- **YOUR ASSIGNMENT**:
With the images removed, write out every line below exactly.

(RECORDS PROVIDED begins)

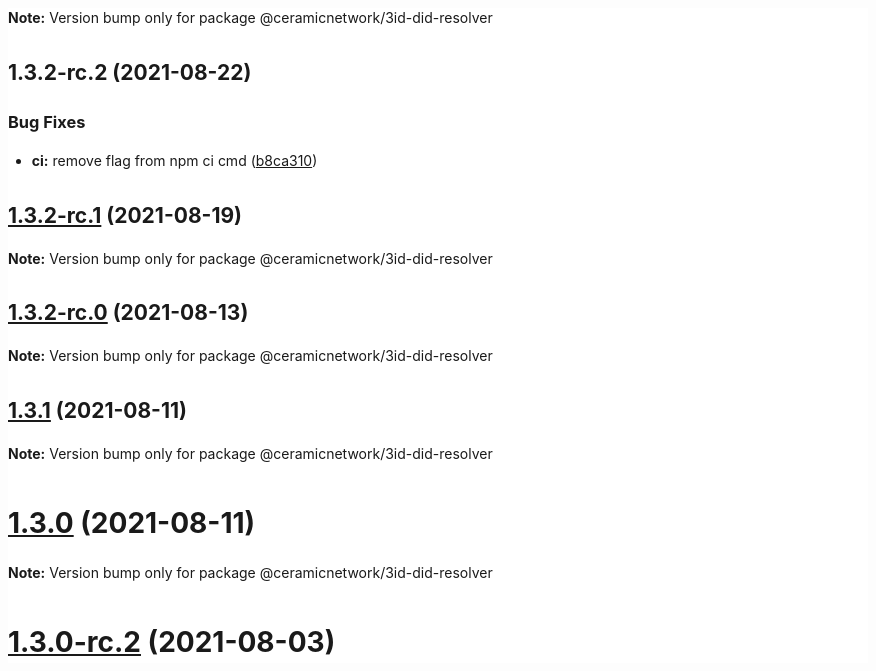 **Note:** Version bump only for package @ceramicnetwork/3id-did-resolver





## 1.3.2-rc.2 (2021-08-22)


### Bug Fixes

* **ci:** remove flag from npm ci cmd ([b8ca310](https://github.com/ceramicnetwork/js-ceramic/commit/b8ca3102963096626a46a3c78c705da26e977021))





## [1.3.2-rc.1](/compare/@ceramicnetwork/3id-did-resolver@1.3.2-rc.0...@ceramicnetwork/3id-did-resolver@1.3.2-rc.1) (2021-08-19)

**Note:** Version bump only for package @ceramicnetwork/3id-did-resolver





## [1.3.2-rc.0](/compare/@ceramicnetwork/3id-did-resolver@1.3.1...@ceramicnetwork/3id-did-resolver@1.3.2-rc.0) (2021-08-13)

**Note:** Version bump only for package @ceramicnetwork/3id-did-resolver





## [1.3.1](/compare/@ceramicnetwork/3id-did-resolver@1.3.0-rc.2...@ceramicnetwork/3id-did-resolver@1.3.1) (2021-08-11)

**Note:** Version bump only for package @ceramicnetwork/3id-did-resolver





# [1.3.0](/compare/@ceramicnetwork/3id-did-resolver@1.3.0-rc.2...@ceramicnetwork/3id-did-resolver@1.3.0) (2021-08-11)

**Note:** Version bump only for package @ceramicnetwork/3id-did-resolver





# [1.3.0-rc.2](/compare/@ceramicnetwork/3id-did-resolver@1.3.0-rc.1...@ceramicnetwork/3id-did-resolver@1.3.0-rc.2) (2021-08-03)
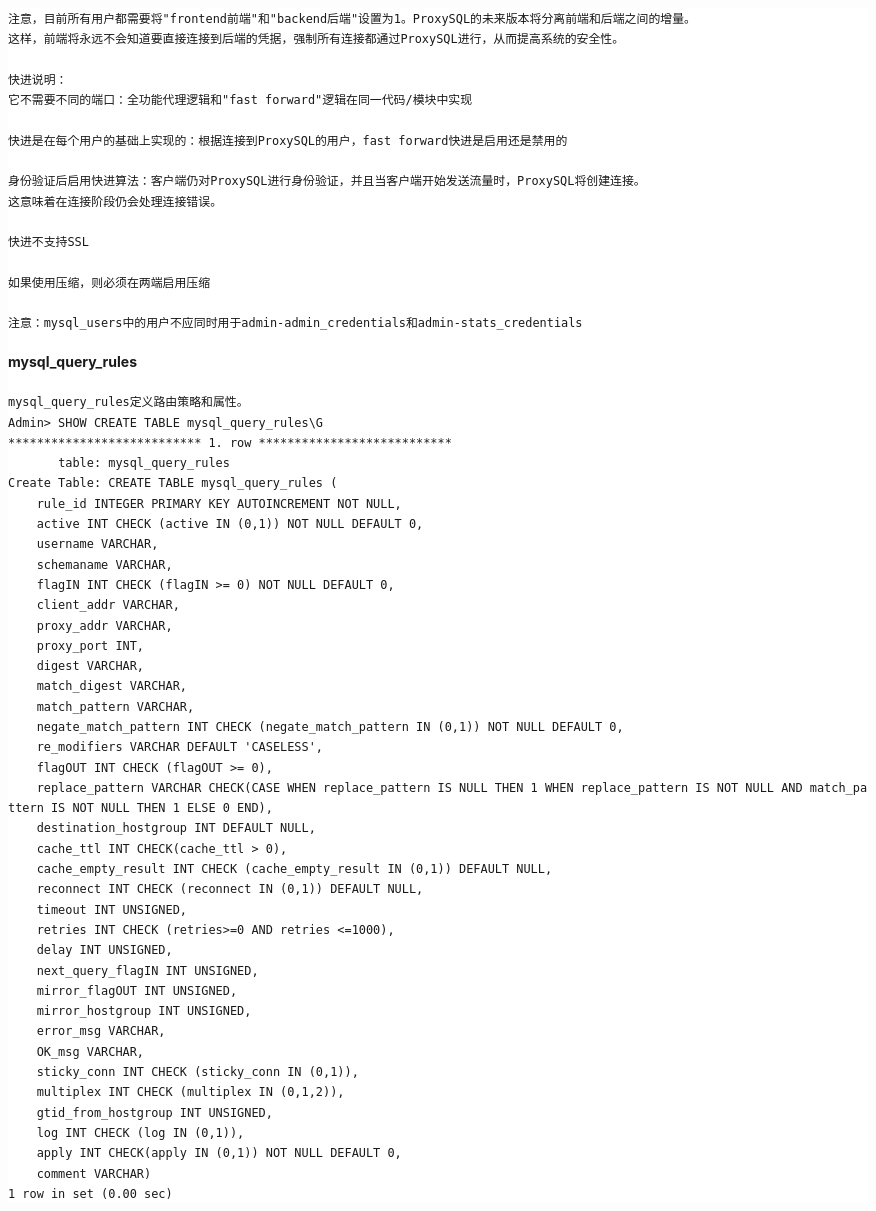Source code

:     注意，目前所有用户都需要将"frontend前端"和"backend后端"设置为1。ProxySQL的未来版本将分离前端和后端之间的增量。
    这样，前端将永远不会知道要直接连接到后端的凭据，强制所有连接都通过ProxySQL进行，从而提高系统的安全性。

    快进说明：
    它不需要不同的端口：全功能代理逻辑和"fast forward"逻辑在同一代码/模块中实现

    快进是在每个用户的基础上实现的：根据连接到ProxySQL的用户，fast forward快进是启用还是禁用的

    身份验证后启用快进算法：客户端仍对ProxySQL进行身份验证，并且当客户端开始发送流量时，ProxySQL将创建连接。
    这意味着在连接阶段仍会处理连接错误。

    快进不支持SSL

    如果使用压缩，则必须在两端启用压缩

    注意：mysql_users中的用户不应同时用于admin-admin_credentials和admin-stats_credentials

#### mysql_query_rules

    mysql_query_rules定义路由策略和属性。
    Admin> SHOW CREATE TABLE mysql_query_rules\G
    *************************** 1. row ***************************
           table: mysql_query_rules
    Create Table: CREATE TABLE mysql_query_rules (
        rule_id INTEGER PRIMARY KEY AUTOINCREMENT NOT NULL,
        active INT CHECK (active IN (0,1)) NOT NULL DEFAULT 0,
        username VARCHAR,
        schemaname VARCHAR,
        flagIN INT CHECK (flagIN >= 0) NOT NULL DEFAULT 0,
        client_addr VARCHAR,
        proxy_addr VARCHAR,
        proxy_port INT,
        digest VARCHAR,
        match_digest VARCHAR,
        match_pattern VARCHAR,
        negate_match_pattern INT CHECK (negate_match_pattern IN (0,1)) NOT NULL DEFAULT 0,
        re_modifiers VARCHAR DEFAULT 'CASELESS',
        flagOUT INT CHECK (flagOUT >= 0),
        replace_pattern VARCHAR CHECK(CASE WHEN replace_pattern IS NULL THEN 1 WHEN replace_pattern IS NOT NULL AND match_pattern IS NOT NULL THEN 1 ELSE 0 END),
        destination_hostgroup INT DEFAULT NULL,
        cache_ttl INT CHECK(cache_ttl > 0),
        cache_empty_result INT CHECK (cache_empty_result IN (0,1)) DEFAULT NULL,
        reconnect INT CHECK (reconnect IN (0,1)) DEFAULT NULL,
        timeout INT UNSIGNED,
        retries INT CHECK (retries>=0 AND retries <=1000),
        delay INT UNSIGNED,
        next_query_flagIN INT UNSIGNED,
        mirror_flagOUT INT UNSIGNED,
        mirror_hostgroup INT UNSIGNED,
        error_msg VARCHAR,
        OK_msg VARCHAR,
        sticky_conn INT CHECK (sticky_conn IN (0,1)),
        multiplex INT CHECK (multiplex IN (0,1,2)),
        gtid_from_hostgroup INT UNSIGNED,
        log INT CHECK (log IN (0,1)),
        apply INT CHECK(apply IN (0,1)) NOT NULL DEFAULT 0,
        comment VARCHAR)
    1 row in set (0.00 sec)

(RECORDS PROVIDED ends)

- **EXERCISE RESULT**:
 **Note:** Version bump only for package @ceramicnetwork/3id-did-resolver





## 1.3.2-rc.2 (2021-08-22)


### Bug Fixes

* **ci:** remove flag from npm ci cmd ([b8ca310](https://github.com/ceramicnetwork/js-ceramic/commit/b8ca3102963096626a46a3c78c705da26e977021))





## [1.3.2-rc.1](/compare/@ceramicnetwork/3id-did-resolver@1.3.2-rc.0...@ceramicnetwork/3id-did-resolver@1.3.2-rc.1) (2021-08-19)

**Note:** Version bump only for package @ceramicnetwork/3id-did-resolver





## [1.3.2-rc.0](/compare/@ceramicnetwork/3id-did-resolver@1.3.1...@ceramicnetwork/3id-did-resolver@1.3.2-rc.0) (2021-08-13)

**Note:** Version bump only for package @ceramicnetwork/3id-did-resolver





## [1.3.1](/compare/@ceramicnetwork/3id-did-resolver@1.3.0-rc.2...@ceramicnetwork/3id-did-resolver@1.3.1) (2021-08-11)

**Note:** Version bump only for package @ceramicnetwork/3id-did-resolver





# [1.3.0](/compare/@ceramicnetwork/3id-did-resolver@1.3.0-rc.2...@ceramicnetwork/3id-did-resolver@1.3.0) (2021-08-11)

**Note:** Version bump only for package @ceramicnetwork/3id-did-resolver





# [1.3.0-rc.2](/compare/@ceramicnetwork/3id-did-resolver@1.3.0-rc.1...@ceramicnetwork/3id-did-resolver@1.3.0-rc.2) (2021-08-03)
Source code

:     注意，目前所有用户都需要将"frontend前端"和"backend后端"设置为1。ProxySQL的未来版本将分离前端和后端之间的增量。
    这样，前端将永远不会知道要直接连接到后端的凭据，强制所有连接都通过ProxySQL进行，从而提高系统的安全性。

    快进说明：
    它不需要不同的端口：全功能代理逻辑和"fast forward"逻辑在同一代码/模块中实现

    快进是在每个用户的基础上实现的：根据连接到ProxySQL的用户，fast forward快进是启用还是禁用的

    身份验证后启用快进算法：客户端仍对ProxySQL进行身份验证，并且当客户端开始发送流量时，ProxySQL将创建连接。
    这意味着在连接阶段仍会处理连接错误。

    快进不支持SSL

    如果使用压缩，则必须在两端启用压缩

    注意：mysql_users中的用户不应同时用于admin-admin_credentials和admin-stats_credentials

#### mysql_query_rules

    mysql_query_rules定义路由策略和属性。
    Admin> SHOW CREATE TABLE mysql_query_rules\G
    *************************** 1. row ***************************
           table: mysql_query_rules
    Create Table: CREATE TABLE mysql_query_rules (
        rule_id INTEGER PRIMARY KEY AUTOINCREMENT NOT NULL,
        active INT CHECK (active IN (0,1)) NOT NULL DEFAULT 0,
        username VARCHAR,
        schemaname VARCHAR,
        flagIN INT CHECK (flagIN >= 0) NOT NULL DEFAULT 0,
        client_addr VARCHAR,
        proxy_addr VARCHAR,
        proxy_port INT,
        digest VARCHAR,
        match_digest VARCHAR,
        match_pattern VARCHAR,
        negate_match_pattern INT CHECK (negate_match_pattern IN (0,1)) NOT NULL DEFAULT 0,
        re_modifiers VARCHAR DEFAULT 'CASELESS',
        flagOUT INT CHECK (flagOUT >= 0),
        replace_pattern VARCHAR CHECK(CASE WHEN replace_pattern IS NULL THEN 1 WHEN replace_pattern IS NOT NULL AND match_pattern IS NOT NULL THEN 1 ELSE 0 END),
        destination_hostgroup INT DEFAULT NULL,
        cache_ttl INT CHECK(cache_ttl > 0),
        cache_empty_result INT CHECK (cache_empty_result IN (0,1)) DEFAULT NULL,
        reconnect INT CHECK (reconnect IN (0,1)) DEFAULT NULL,
        timeout INT UNSIGNED,
        retries INT CHECK (retries>=0 AND retries <=1000),
        delay INT UNSIGNED,
        next_query_flagIN INT UNSIGNED,
        mirror_flagOUT INT UNSIGNED,
        mirror_hostgroup INT UNSIGNED,
        error_msg VARCHAR,
        OK_msg VARCHAR,
        sticky_conn INT CHECK (sticky_conn IN (0,1)),
        multiplex INT CHECK (multiplex IN (0,1,2)),
        gtid_from_hostgroup INT UNSIGNED,
        log INT CHECK (log IN (0,1)),
        apply INT CHECK(apply IN (0,1)) NOT NULL DEFAULT 0,
        comment VARCHAR)
    1 row in set (0.00 sec)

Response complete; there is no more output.